Create a lumped 1 pF capacitor in y direction:

% Matlab/Octave
csx = InitCSX();
CSX = AddLumpedElement(CSX, 'capacitor', 'y', 'Caps', 1, 'C', 1e-12);

# Python
import CSXCAD
csx = CSXCAD.ContinuousStructure()
capacitor = csx.AddLumpedElement('capacitor', 'y', C=1e-12, caps=True)

For most of the project history, a lumped element can only be an isolated resistor or capacitor (even inductors are not implemented). In the latest development version of openEMS (v0.0.37, unreleased), a contributed new extension has been submitted to openEMS, allowing the lumped element to be an entire RLC circuit, with resistance, capacitor, inductance values simultaneously. It’s controlled by the parameter LEtype in Python’s AddLumpedElement(). A value of 0 denotes a parallel RLC circuit, when a value of 1 denotes a series RLC circuit. It’s not implemented by the Matlab/Octave binding as of now.

Dispersive Materials

Debye, Drude, Lorentz materials are advanced models to model dispersive materials. They’re added by the functions AddDebyeMaterial() and AddLorentzMaterial().

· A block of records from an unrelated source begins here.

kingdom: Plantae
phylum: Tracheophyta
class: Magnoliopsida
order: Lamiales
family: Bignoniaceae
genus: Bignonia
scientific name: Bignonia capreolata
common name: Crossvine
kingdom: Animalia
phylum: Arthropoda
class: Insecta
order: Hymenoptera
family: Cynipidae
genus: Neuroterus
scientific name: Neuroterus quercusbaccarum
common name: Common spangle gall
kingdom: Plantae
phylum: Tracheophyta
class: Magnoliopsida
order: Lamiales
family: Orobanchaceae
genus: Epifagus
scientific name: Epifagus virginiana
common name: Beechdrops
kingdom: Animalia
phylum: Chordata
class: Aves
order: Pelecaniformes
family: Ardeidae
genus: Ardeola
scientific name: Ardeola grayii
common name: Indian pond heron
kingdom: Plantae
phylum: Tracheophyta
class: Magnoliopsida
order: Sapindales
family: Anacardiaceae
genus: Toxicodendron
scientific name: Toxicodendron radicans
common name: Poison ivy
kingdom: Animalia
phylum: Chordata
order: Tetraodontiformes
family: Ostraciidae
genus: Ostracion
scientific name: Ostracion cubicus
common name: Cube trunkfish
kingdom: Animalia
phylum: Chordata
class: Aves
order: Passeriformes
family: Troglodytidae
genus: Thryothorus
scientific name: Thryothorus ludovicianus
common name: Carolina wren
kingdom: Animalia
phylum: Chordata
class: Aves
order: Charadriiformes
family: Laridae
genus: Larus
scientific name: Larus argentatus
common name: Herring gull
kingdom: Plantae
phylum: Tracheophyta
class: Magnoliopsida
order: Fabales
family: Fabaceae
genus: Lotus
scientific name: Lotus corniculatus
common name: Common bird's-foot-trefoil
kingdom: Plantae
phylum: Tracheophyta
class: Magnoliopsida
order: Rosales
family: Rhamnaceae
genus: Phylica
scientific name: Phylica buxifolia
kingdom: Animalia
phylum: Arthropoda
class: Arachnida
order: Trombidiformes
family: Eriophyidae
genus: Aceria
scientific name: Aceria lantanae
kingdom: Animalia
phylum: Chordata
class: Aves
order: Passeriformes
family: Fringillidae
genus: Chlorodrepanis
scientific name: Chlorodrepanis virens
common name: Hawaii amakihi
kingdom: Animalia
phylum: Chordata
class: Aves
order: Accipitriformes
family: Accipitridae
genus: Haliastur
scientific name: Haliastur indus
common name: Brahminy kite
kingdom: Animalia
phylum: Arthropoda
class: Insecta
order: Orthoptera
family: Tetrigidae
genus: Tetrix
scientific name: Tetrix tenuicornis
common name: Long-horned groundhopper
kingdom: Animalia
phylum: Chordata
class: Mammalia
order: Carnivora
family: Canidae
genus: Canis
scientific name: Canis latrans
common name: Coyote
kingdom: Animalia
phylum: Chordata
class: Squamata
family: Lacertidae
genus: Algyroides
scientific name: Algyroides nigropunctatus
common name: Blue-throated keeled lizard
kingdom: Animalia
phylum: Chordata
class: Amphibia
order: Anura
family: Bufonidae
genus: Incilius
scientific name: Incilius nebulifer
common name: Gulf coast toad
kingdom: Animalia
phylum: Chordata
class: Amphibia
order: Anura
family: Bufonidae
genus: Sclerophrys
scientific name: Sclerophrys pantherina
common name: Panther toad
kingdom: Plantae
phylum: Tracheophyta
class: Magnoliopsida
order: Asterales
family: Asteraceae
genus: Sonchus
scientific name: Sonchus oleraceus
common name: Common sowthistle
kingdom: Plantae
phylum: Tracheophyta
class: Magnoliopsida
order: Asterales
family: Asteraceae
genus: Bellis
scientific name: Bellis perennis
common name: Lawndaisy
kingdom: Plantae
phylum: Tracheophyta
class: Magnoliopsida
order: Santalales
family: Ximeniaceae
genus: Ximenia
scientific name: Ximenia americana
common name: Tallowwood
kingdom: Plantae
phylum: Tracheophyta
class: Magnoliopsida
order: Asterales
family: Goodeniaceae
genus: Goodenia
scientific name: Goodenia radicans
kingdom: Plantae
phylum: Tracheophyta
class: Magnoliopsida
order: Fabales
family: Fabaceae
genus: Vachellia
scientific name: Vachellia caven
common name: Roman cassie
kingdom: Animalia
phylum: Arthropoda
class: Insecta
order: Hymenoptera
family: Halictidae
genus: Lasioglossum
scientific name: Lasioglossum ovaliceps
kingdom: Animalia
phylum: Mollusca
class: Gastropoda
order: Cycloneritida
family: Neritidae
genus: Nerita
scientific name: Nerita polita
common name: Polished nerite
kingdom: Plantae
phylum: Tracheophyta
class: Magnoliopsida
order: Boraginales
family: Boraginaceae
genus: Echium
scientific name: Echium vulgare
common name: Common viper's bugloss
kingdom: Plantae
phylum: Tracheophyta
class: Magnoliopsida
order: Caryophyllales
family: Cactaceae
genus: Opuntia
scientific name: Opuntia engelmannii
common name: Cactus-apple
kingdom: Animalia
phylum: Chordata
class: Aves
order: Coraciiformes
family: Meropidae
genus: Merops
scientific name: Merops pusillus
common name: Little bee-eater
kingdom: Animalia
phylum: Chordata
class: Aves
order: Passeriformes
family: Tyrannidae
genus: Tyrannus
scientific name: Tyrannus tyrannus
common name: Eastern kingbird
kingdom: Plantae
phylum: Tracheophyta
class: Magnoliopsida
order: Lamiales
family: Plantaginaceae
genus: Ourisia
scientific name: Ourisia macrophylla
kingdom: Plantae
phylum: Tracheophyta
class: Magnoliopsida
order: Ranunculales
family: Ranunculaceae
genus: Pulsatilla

Nearly all real-world materials exhibit a phenomenon known as dispersion. That is, the speed of light in the medium depends on the EM wave’s frequency. In optics, it manifests as a frequency-dependent refractive index. In RF/microwave engineering, it appears as a frequency-dependent permittivity and permeability. In metamaterial research, one can even deliberately introduce dispersion to control electromagnetic wave propagation in unusual ways.

As a result, while the basic material model with constant permittivity and permeability is sufficient if dispersion is negligible, more demanding simulations call for dispersion models for accurately calculating a material’s wideband response.

See Dispersive Materials for detailed descriptions.

Probes and Dumps

Technically, excitation sources, probes, and field dump boxes are also Properties. The associated geometrical shape determines the locations of these excitations, probes and dumps.

They’re added by Matlab/Octave functions AddExcitation(), AddPlaneWaveExcite(), AddProbe(), and AddDump(). In Python, they’re added by AddExcitation(), AddProbe() and AddDump().